◆ Your goal: Could you restate the whole listing below word for word, minus the pictures?

:::::

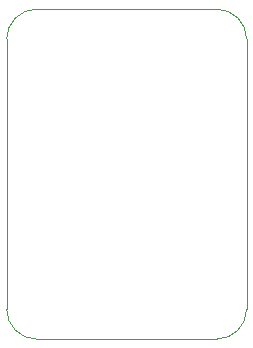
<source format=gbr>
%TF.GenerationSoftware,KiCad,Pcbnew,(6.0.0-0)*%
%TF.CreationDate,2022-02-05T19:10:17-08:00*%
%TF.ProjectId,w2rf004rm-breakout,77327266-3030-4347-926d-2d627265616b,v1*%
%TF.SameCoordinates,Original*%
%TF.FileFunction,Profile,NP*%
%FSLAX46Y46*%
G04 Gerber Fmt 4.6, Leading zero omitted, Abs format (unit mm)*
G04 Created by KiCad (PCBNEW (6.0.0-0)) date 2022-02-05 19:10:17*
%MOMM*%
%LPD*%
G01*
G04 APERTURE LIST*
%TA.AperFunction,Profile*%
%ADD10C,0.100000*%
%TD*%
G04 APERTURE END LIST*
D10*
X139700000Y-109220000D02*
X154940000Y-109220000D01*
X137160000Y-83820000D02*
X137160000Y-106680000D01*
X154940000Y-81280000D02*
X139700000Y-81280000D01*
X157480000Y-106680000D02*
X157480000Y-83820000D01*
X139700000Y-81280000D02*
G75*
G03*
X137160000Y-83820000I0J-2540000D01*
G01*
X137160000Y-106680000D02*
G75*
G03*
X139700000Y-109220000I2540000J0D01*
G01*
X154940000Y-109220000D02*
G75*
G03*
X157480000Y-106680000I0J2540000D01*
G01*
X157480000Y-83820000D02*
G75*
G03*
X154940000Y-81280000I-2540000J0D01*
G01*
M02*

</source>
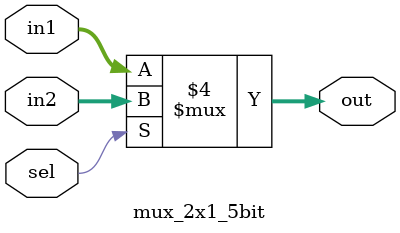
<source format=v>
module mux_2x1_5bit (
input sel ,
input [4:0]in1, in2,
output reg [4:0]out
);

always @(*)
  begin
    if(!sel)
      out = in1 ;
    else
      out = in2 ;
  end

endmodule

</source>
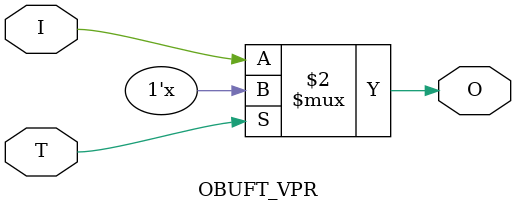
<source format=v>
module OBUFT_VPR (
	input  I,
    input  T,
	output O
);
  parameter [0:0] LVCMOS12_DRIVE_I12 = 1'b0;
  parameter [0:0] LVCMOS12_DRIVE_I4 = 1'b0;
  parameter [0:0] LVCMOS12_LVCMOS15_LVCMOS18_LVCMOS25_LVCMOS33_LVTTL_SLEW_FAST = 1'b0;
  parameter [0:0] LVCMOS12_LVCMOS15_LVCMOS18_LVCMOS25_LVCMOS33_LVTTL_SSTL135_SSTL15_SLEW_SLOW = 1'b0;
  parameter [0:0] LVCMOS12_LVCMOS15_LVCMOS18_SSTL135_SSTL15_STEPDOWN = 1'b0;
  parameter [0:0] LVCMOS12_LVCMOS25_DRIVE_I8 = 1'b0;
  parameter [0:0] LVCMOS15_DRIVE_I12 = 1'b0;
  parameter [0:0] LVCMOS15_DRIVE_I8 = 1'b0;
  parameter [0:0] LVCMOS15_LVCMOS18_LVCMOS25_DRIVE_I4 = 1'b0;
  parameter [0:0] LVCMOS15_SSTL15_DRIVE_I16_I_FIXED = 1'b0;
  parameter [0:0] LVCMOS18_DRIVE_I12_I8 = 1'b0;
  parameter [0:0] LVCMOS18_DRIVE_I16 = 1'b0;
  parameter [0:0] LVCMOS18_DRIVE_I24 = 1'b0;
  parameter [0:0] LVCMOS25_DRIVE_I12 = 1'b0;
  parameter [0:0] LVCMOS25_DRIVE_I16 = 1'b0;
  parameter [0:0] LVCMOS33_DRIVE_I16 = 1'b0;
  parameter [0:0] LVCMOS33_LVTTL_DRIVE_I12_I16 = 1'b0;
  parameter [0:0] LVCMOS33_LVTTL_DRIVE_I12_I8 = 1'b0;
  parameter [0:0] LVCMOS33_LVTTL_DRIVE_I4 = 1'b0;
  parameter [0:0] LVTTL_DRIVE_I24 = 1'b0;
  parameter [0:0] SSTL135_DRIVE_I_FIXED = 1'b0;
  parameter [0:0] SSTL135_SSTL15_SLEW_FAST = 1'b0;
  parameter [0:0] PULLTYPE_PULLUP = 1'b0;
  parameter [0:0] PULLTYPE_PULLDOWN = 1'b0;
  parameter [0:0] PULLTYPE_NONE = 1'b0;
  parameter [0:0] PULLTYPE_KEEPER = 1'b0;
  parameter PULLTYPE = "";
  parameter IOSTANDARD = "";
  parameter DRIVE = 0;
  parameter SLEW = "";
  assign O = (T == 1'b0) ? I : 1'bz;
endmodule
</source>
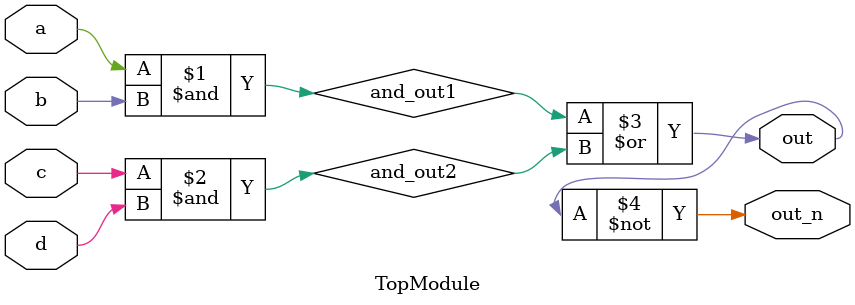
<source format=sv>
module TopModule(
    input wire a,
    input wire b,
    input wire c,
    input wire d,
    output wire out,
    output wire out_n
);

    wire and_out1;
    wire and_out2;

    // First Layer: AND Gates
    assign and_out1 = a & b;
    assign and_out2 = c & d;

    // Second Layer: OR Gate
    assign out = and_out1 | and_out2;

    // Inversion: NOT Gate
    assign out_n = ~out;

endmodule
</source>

:::::

◆ Exercise solution:
<source format=gbr>
%TF.GenerationSoftware,KiCad,Pcbnew,(6.0.0-0)*%
%TF.CreationDate,2022-02-05T19:10:17-08:00*%
%TF.ProjectId,w2rf004rm-breakout,77327266-3030-4347-926d-2d627265616b,v1*%
%TF.SameCoordinates,Original*%
%TF.FileFunction,Profile,NP*%
%FSLAX46Y46*%
G04 Gerber Fmt 4.6, Leading zero omitted, Abs format (unit mm)*
G04 Created by KiCad (PCBNEW (6.0.0-0)) date 2022-02-05 19:10:17*
%MOMM*%
%LPD*%
G01*
G04 APERTURE LIST*
%TA.AperFunction,Profile*%
%ADD10C,0.100000*%
%TD*%
G04 APERTURE END LIST*
D10*
X139700000Y-109220000D02*
X154940000Y-109220000D01*
X137160000Y-83820000D02*
X137160000Y-106680000D01*
X154940000Y-81280000D02*
X139700000Y-81280000D01*
X157480000Y-106680000D02*
X157480000Y-83820000D01*
X139700000Y-81280000D02*
G75*
G03*
X137160000Y-83820000I0J-2540000D01*
G01*
X137160000Y-106680000D02*
G75*
G03*
X139700000Y-109220000I2540000J0D01*
G01*
X154940000Y-109220000D02*
G75*
G03*
X157480000Y-106680000I0J2540000D01*
G01*
X157480000Y-83820000D02*
G75*
G03*
X154940000Y-81280000I-2540000J0D01*
G01*
M02*

</source>
<source format=v>
module mux_2x1_5bit (
input sel ,
input [4:0]in1, in2,
output reg [4:0]out
);

always @(*)
  begin
    if(!sel)
      out = in1 ;
    else
      out = in2 ;
  end

endmodule

</source>
<source format=v>
module OBUFT_VPR (
	input  I,
    input  T,
	output O
);
  parameter [0:0] LVCMOS12_DRIVE_I12 = 1'b0;
  parameter [0:0] LVCMOS12_DRIVE_I4 = 1'b0;
  parameter [0:0] LVCMOS12_LVCMOS15_LVCMOS18_LVCMOS25_LVCMOS33_LVTTL_SLEW_FAST = 1'b0;
  parameter [0:0] LVCMOS12_LVCMOS15_LVCMOS18_LVCMOS25_LVCMOS33_LVTTL_SSTL135_SSTL15_SLEW_SLOW = 1'b0;
  parameter [0:0] LVCMOS12_LVCMOS15_LVCMOS18_SSTL135_SSTL15_STEPDOWN = 1'b0;
  parameter [0:0] LVCMOS12_LVCMOS25_DRIVE_I8 = 1'b0;
  parameter [0:0] LVCMOS15_DRIVE_I12 = 1'b0;
  parameter [0:0] LVCMOS15_DRIVE_I8 = 1'b0;
  parameter [0:0] LVCMOS15_LVCMOS18_LVCMOS25_DRIVE_I4 = 1'b0;
  parameter [0:0] LVCMOS15_SSTL15_DRIVE_I16_I_FIXED = 1'b0;
  parameter [0:0] LVCMOS18_DRIVE_I12_I8 = 1'b0;
  parameter [0:0] LVCMOS18_DRIVE_I16 = 1'b0;
  parameter [0:0] LVCMOS18_DRIVE_I24 = 1'b0;
  parameter [0:0] LVCMOS25_DRIVE_I12 = 1'b0;
  parameter [0:0] LVCMOS25_DRIVE_I16 = 1'b0;
  parameter [0:0] LVCMOS33_DRIVE_I16 = 1'b0;
  parameter [0:0] LVCMOS33_LVTTL_DRIVE_I12_I16 = 1'b0;
  parameter [0:0] LVCMOS33_LVTTL_DRIVE_I12_I8 = 1'b0;
  parameter [0:0] LVCMOS33_LVTTL_DRIVE_I4 = 1'b0;
  parameter [0:0] LVTTL_DRIVE_I24 = 1'b0;
  parameter [0:0] SSTL135_DRIVE_I_FIXED = 1'b0;
  parameter [0:0] SSTL135_SSTL15_SLEW_FAST = 1'b0;
  parameter [0:0] PULLTYPE_PULLUP = 1'b0;
  parameter [0:0] PULLTYPE_PULLDOWN = 1'b0;
  parameter [0:0] PULLTYPE_NONE = 1'b0;
  parameter [0:0] PULLTYPE_KEEPER = 1'b0;
  parameter PULLTYPE = "";
  parameter IOSTANDARD = "";
  parameter DRIVE = 0;
  parameter SLEW = "";
  assign O = (T == 1'b0) ? I : 1'bz;
endmodule
</source>
<source format=sv>
module TopModule(
    input wire a,
    input wire b,
    input wire c,
    input wire d,
    output wire out,
    output wire out_n
);

    wire and_out1;
    wire and_out2;

    // First Layer: AND Gates
    assign and_out1 = a & b;
    assign and_out2 = c & d;

    // Second Layer: OR Gate
    assign out = and_out1 | and_out2;

    // Inversion: NOT Gate
    assign out_n = ~out;

endmodule
</source>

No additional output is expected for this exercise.